Mittwoch, 15. April 2020

Vergangenheit in der Gegenwart: Fotografie

Das Fotografieren ist für die Arbeit des Grabungsteams von großer praktischer Bedeutung: Koldeweys Assistenten machen Aufnahmen von den hunderten oder tausenden mit Keilschriftzeichen versehenen Tontafeln. Eine ganze Bibliothek von Nebukadnezar tut sich auf!
Anders als die 500 Kisten mit glasierten Ziegeln, die seit Jahren im Expeditionshaus gelagert wurden, konnten diese Fotos einfach per Post nach Berlin geschickt werden, wo die Philologen begierig auf sie warteten.

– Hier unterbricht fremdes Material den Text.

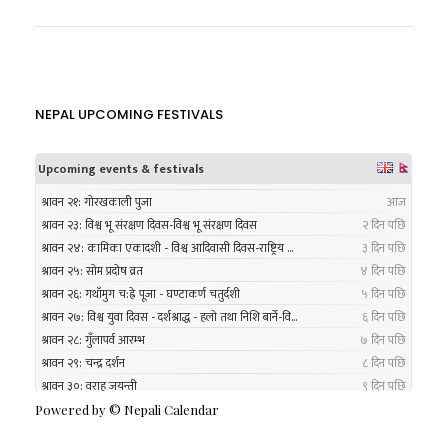
NEPAL UPCOMING FESTIVALS
Powered by ©
Nepali Calendar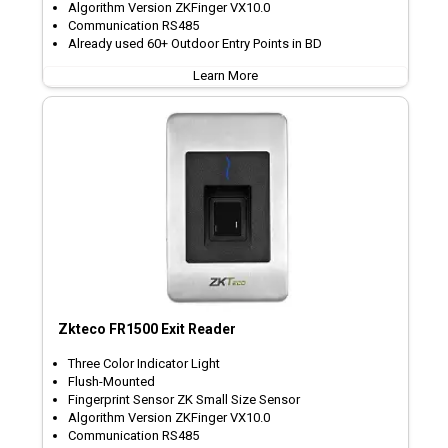
Algorithm Version ZKFinger VX10.0
Communication RS485
Already used 60+ Outdoor Entry Points in BD
Learn More
Zkteco FR1500 Exit Reader
Three Color Indicator Light
Flush-Mounted
Fingerprint Sensor ZK Small Size Sensor
Algorithm Version ZKFinger VX10.0
Communication RS485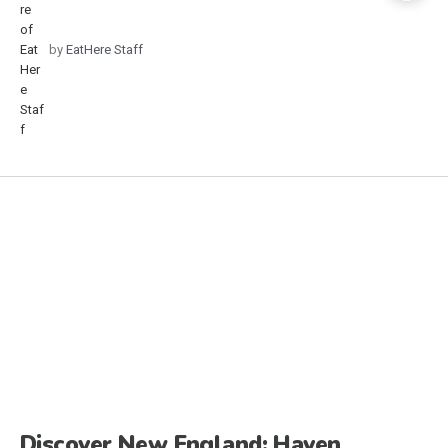
by
EatHere Staff
Discover New England: Haven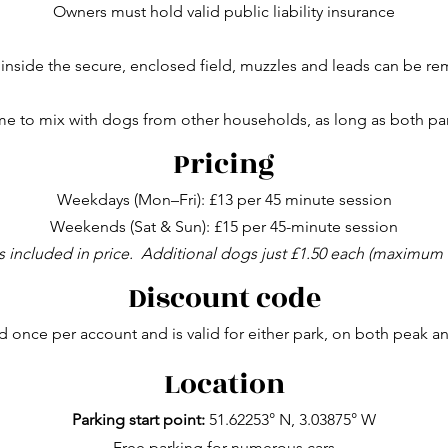
Owners must hold valid public liability insurance
inside the secure, enclosed field, muzzles and leads can be r
 to mix with dogs from other households, as long as both part
Pricing
Weekdays (Mon–Fri): £13 per 45 minute session
Weekends (Sat & Sun): £15 per 45-minute session
s included in price.
Additional dogs just £1.50 each (maximum 
Discount code
 once per account and is valid for either park, on both peak a
Location
Parking start point:
51.62253° N, 3.03875° W
Free parking for numerous cars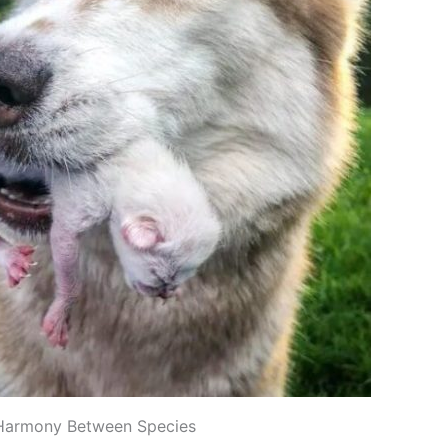
Harmony Between Species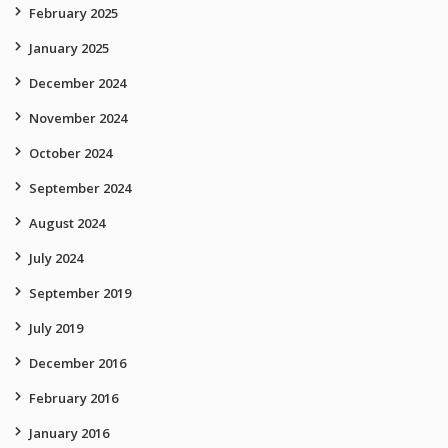
February 2025
January 2025
December 2024
November 2024
October 2024
September 2024
August 2024
July 2024
September 2019
July 2019
December 2016
February 2016
January 2016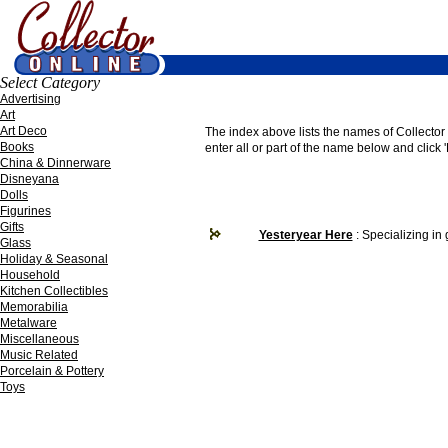
Select Category
Advertising
Art
Art Deco
The index above lists the names of Collector O
Books
enter all or part of the name below and click '
China & Dinnerware
Disneyana
Dolls
Figurines
Gifts
Yesteryear Here
: Specializing in
Glass
Holiday & Seasonal
Household
Kitchen Collectibles
Memorabilia
Metalware
Miscellaneous
Music Related
Porcelain & Pottery
Toys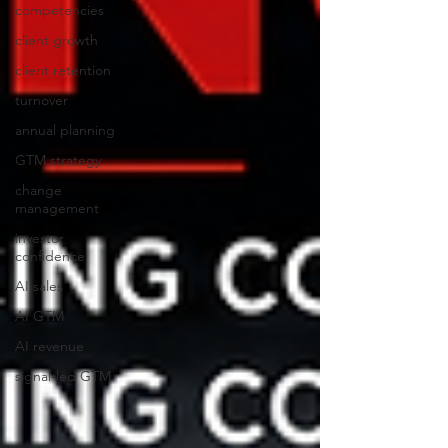
competencies
client growth
client retention
turnover
annual planning
GTM strategy
change
management
investor
confidence
AI sales
AI GTM
AI revenue
signal-led GTM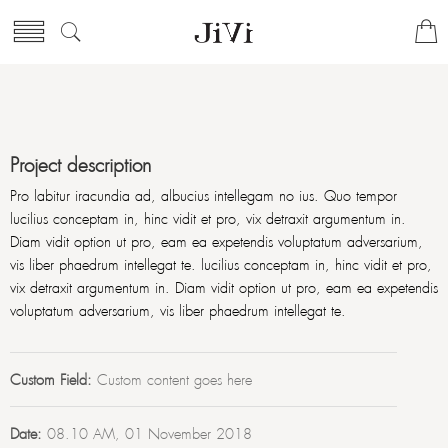
Project description
Pro labitur iracundia ad, albucius intellegam no ius. Quo tempor
lucilius conceptam in, hinc vidit et pro, vix detraxit argumentum in.
Diam vidit option ut pro, eam ea expetendis voluptatum adversarium,
vis liber phaedrum intellegat te. lucilius conceptam in, hinc vidit et pro,
vix detraxit argumentum in. Diam vidit option ut pro, eam ea expetendis
voluptatum adversarium, vis liber phaedrum intellegat te.
Custom Field:
Custom content goes here
Date:
08.10 AM, 01 November 2018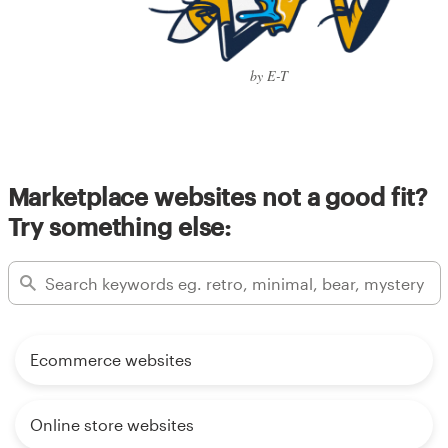
by E-T
Marketplace websites not a good fit?
Try something else:
Ecommerce websites
Online store websites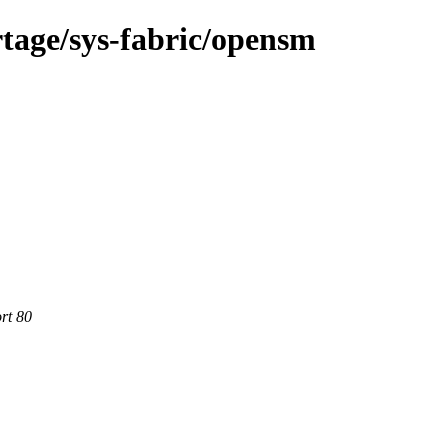
tage/sys-fabric/opensm
rt 80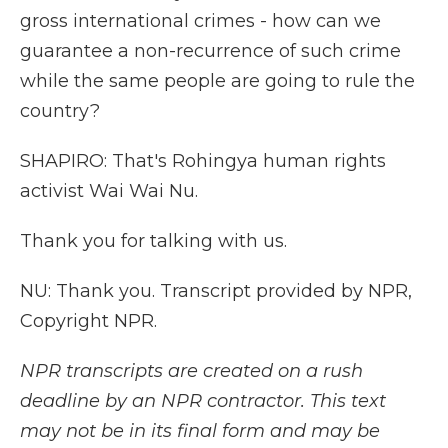
gross international crimes - how can we
guarantee a non-recurrence of such crime
while the same people are going to rule the
country?
SHAPIRO: That's Rohingya human rights
activist Wai Wai Nu.
Thank you for talking with us.
NU: Thank you. Transcript provided by NPR,
Copyright NPR.
NPR transcripts are created on a rush
deadline by an NPR contractor. This text
may not be in its final form and may be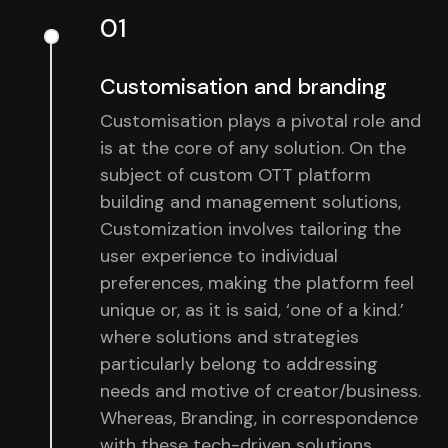
01
Customisation and branding
Customisation plays a pivotal role and
is at the core of any solution. On the
subject of custom OTT platform
building and management solutions,
Customization involves tailoring the
user experience to individual
preferences, making the platform feel
unique or, as it is said, ‘one of a kind.’
where solutions and strategies
particularly belong to addressing
needs and motive of creator/business.
Whereas, Branding, in correspondence
with these tech-driven solutions,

Doch die Fotografie gehört auch zu der Gruppe synästhetischer Künste, die die Schreibmethode Cusanits bilden. Ich bin mir nicht sicher, ob der historische Koldewey wirklich ein so intensives philosophisches Verhältnis zur Kunst und Technik des Fotografierens gehabt hat, wie es bei der Romanfigur der Fall ist (vgl. S. 25-29 und 37-41). Dort sinniert Koldewey über ein Foto mit Schafen und Kindern am Euphrat, das ihm in die Hand fällt:


Cusanit beginnt den ersten Teil des Romans mit einem Motto von Roland Barthes aus seinem Buch "Die helle Kammer": "Von nun an ist die Vergangenheit so gewiß wie die Gegenwart, ist das, was man auf dem Papier sieht, so gewiß wie das, was man berührt." 
Auf jedem Foto reicht ein Moment der Vergangenheit in die Gegenwart hinein. Vergangenheit wird gegenwärtig: Dasselbe geschieht ja bei der Ausgrabung. Das alte Babylon kommt wieder ans Licht der Welt! Nicht zufällig wird im Roman der Grabungsschacht einmal als "Dunkelkammer" bezeichnet (S. 185). Babylon wird "entwickelt".
Diese Überlegungen am Anfang sind eng verbunden mit dem, was am Ende über das Verhältnis von Berlin und Babylon gesagt wird.